It is my humble opinion that language exists because of our ability to do maths, and not the other way around. Of course, you might argue that advanced maths is in itself a new language, and quite disconnected from my need to find some apples for next week, but to me, it looks like parallel evolution rather than anything else.

Our brains are wired to count, extrapolate, share, split, combine, and calculate. The rest is a strategy to ensure that I have an infinite supply of apples. Maybe my offspring too, if they behave nicely.

Because of my special condition, maths isn't any less intuitive than driving or drawing. It's just a matter of practice.

The more immediate problem 🙄

Let's say I have a data set that tells me that a variable can be either negative or positive, but that its absolute value can't be beyond 10, and it can't be 0.

[-10;0[ ∪ ]0;10]

That's easy right? Every time I update that variable, I can always use something like:

v = min(10,max(-10,v)) // for constraints
if v == 0 { // ?

What if it's something more complicated? Something that exists between 0 and 1 or between 10 and 11, or between 100 and 101?

[0;1] ∪ [10;11] ∪ [100;101]

My list of min and max calls and if/else or switch statements will become very complicated very soon...

What if it's the intersection of two sets of ranges like the one above? Think marketing segmentation, where you are interested in age groups intersected over two different statistical analyses...

What if it's a large range excluding certain values or ranges?

Of course, because we are dealing with computers, we have the other problem to contend with: infinity does not exist

Implementation choices 🤓

In maths, compound ranges are a collection of open and closed ranges linked together by unions. In swift, Range and ClosedRange are distinct unrelated types. Having a collection that contains both is painful for standard operations like unions and merging and symmetric difference, because it implies changing the type of object depending on the operations:

]0;1[ ∩ [-1;0.5] = ]0;0.5]

(please note the changes in inclusion and exclusion of the bounds)

I decided to go with ClosedRange and a touch of excluded values to deal with open ranges. The reasoning behind that is that it also allows me to exclude single values easily, which is one of the main uses of this library.

Most of the standard operations are fairly easy to implement (adding or unioning two ranges is just adding a new item to the collection of ranges, removing ranges means changing the bounds, etc), but they often require an optimizitation pass, which is algorithmically complex: I need to merge overlapping ranges to keep the list as small as possible.

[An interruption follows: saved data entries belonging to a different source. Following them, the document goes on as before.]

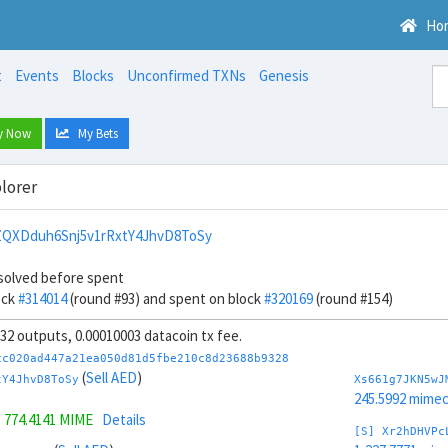
Ho
t
Events
Blocks
Unconfirmed TXNs
Genesis
y Now
My Bets
lorer
QXDduh6Snj5v1rRxtY4JhvD8ToSy
solved before spent
ock
#314014
(round #93) and spent on block
#320169
(round #154)
, 32 outputs, 0.00010003 datacoin tx fee.
cc020ad447a21ea050d81d5fbe210c8d23688b9328
(
Sell AED
)
tY4JhvD8ToSy
Xs661g7JKN5wJ
245.5992 mime
=
774.4141 MIME
Details
[S] Xr2hDHVPc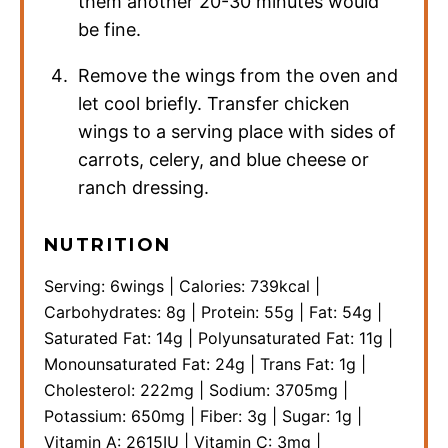
them another 20-30 minutes would
be fine.
Remove the wings from the oven and
let cool briefly. Transfer chicken
wings to a serving place with sides of
carrots, celery, and blue cheese or
ranch dressing.
NUTRITION
Serving:
6
wings
|
Calories:
739
kcal
|
Carbohydrates:
8
g
|
Protein:
55
g
|
Fat:
54
g
|
Saturated Fat:
14
g
|
Polyunsaturated Fat:
11
g
|
Monounsaturated Fat:
24
g
|
Trans Fat:
1
g
|
Cholesterol:
222
mg
|
Sodium:
3705
mg
|
Potassium:
650
mg
|
Fiber:
3
g
|
Sugar:
1
g
|
Vitamin A:
2615
IU
|
Vitamin C:
3
mg
|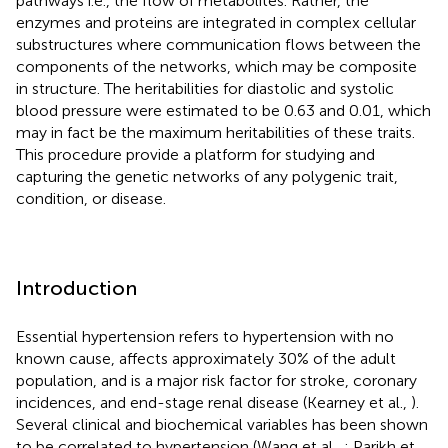
pathways i.e., the flow of metabolites. Rather, the
enzymes and proteins are integrated in complex cellular
substructures where communication flows between the
components of the networks, which may be composite
in structure. The heritabilities for diastolic and systolic
blood pressure were estimated to be 0.63 and 0.01, which
may in fact be the maximum heritabilities of these traits.
This procedure provide a platform for studying and
capturing the genetic networks of any polygenic trait,
condition, or disease.
Introduction
Essential hypertension refers to hypertension with no
known cause, affects approximately 30% of the adult
population, and is a major risk factor for stroke, coronary
incidences, and end-stage renal disease (Kearney et al.,
).
Several clinical and biochemical variables has been shown
to be correlated to hypertension (Wang et al.,
; Parikh et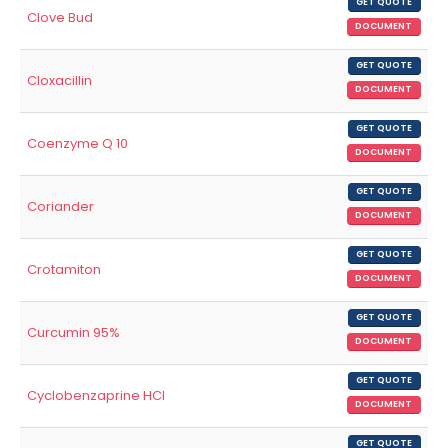
GET QUOTE
Clove Bud
DOCUMENT
GET QUOTE
Cloxacillin
DOCUMENT
GET QUOTE
Coenzyme Q 10
DOCUMENT
GET QUOTE
Coriander
DOCUMENT
GET QUOTE
Crotamiton
DOCUMENT
GET QUOTE
Curcumin 95%
DOCUMENT
GET QUOTE
Cyclobenzaprine HCl
DOCUMENT
GET QUOTE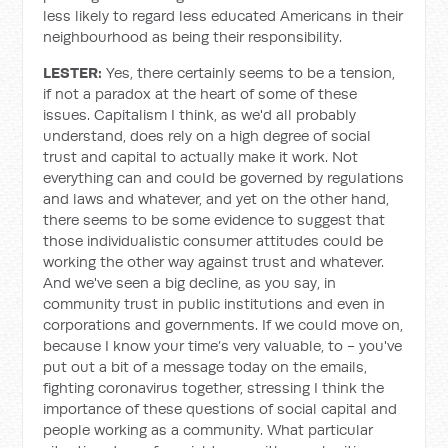
less likely to regard less educated Americans in their
neighbourhood as being their responsibility.
LESTER:
Yes, there certainly seems to be a tension,
if not a paradox at the heart of some of these
issues. Capitalism I think, as we'd all probably
understand, does rely on a high degree of social
trust and capital to actually make it work. Not
everything can and could be governed by regulations
and laws and whatever, and yet on the other hand,
there seems to be some evidence to suggest that
those individualistic consumer attitudes could be
working the other way against trust and whatever.
And we've seen a big decline, as you say, in
community trust in public institutions and even in
corporations and governments. If we could move on,
because I know your time’s very valuable, to - you've
put out a bit of a message today on the emails,
fighting coronavirus together, stressing I think the
importance of these questions of social capital and
people working as a community. What particular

Intersection is pretty straightforward as well: you "just" remove the ranges that aren't common. It is implemented in two steps:

  • find the ranges that share values (overlaps)
  • shrink the result to the common values with min and max

The most interesting one (for me) is the symmetric difference of two ranges: elements that are in either range, but not in both (good old XOR).
The idea here is pretty similar: we have to find the intersection (the common elements) and remove them from the union (all the elements of both ranges).

The problem lies, of course, in the details. Because my Bound type conforms to Comparable and my range needs to satisfy lowerBound <= upperBound, I need to check how the ranges overlap. Is one containing the other? Is one straddling the bound of the other one? Draw it on a piece of paper and you'll see we have a lot of different scenarii (AGAIN!)

What's next? 😱

I don't know. This library works for my current purposes. I will probably continue to add stuff to it as time passes. I have in the back of my mind an idea of how to use this for a constraint solver engine. Maybe.

If you find it useful or want to add stuff to it, feel free!  I'm sure there are some bugs and edge cases I havent' taken into account. I tried to document it fully and provide the unit tests that I thought were appropriate, so if you decide to contribute, please carry on with those two good habits.